[[ SUPPLIED DATA open ]]

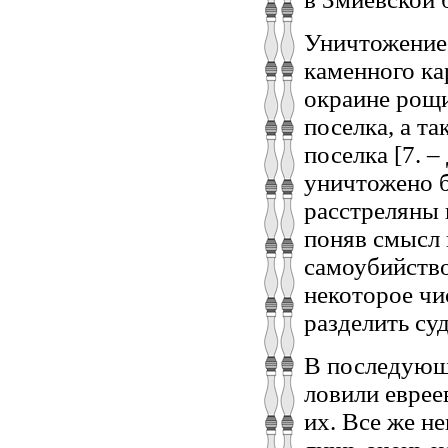
Уничтожение 
каменного ка
окраине рощи
поселка, а т
поселка [7. –
уничтожено б
расстреляны 
поняв смысл 
самоубийство
некоторое чи
разделить су
В последующ
ловили еврее
их. Все же н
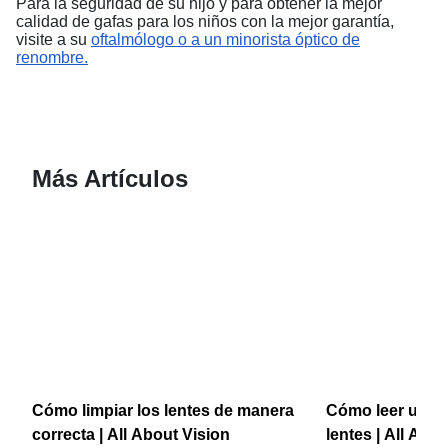
Para la seguridad de su hijo y para obtener la mejor
calidad de gafas para los niños con la mejor garantía,
visite a su
oftalmólogo o a un minorista óptico de
renombre.
Más Artículos
Cómo limpiar los lentes de manera
Cómo leer una p
correcta | All About Vision
lentes | All Abo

[[ SUPPLIED DATA closed ]]

Count the lines of the data that hold the word "lentes". Report the count and nothing more.

2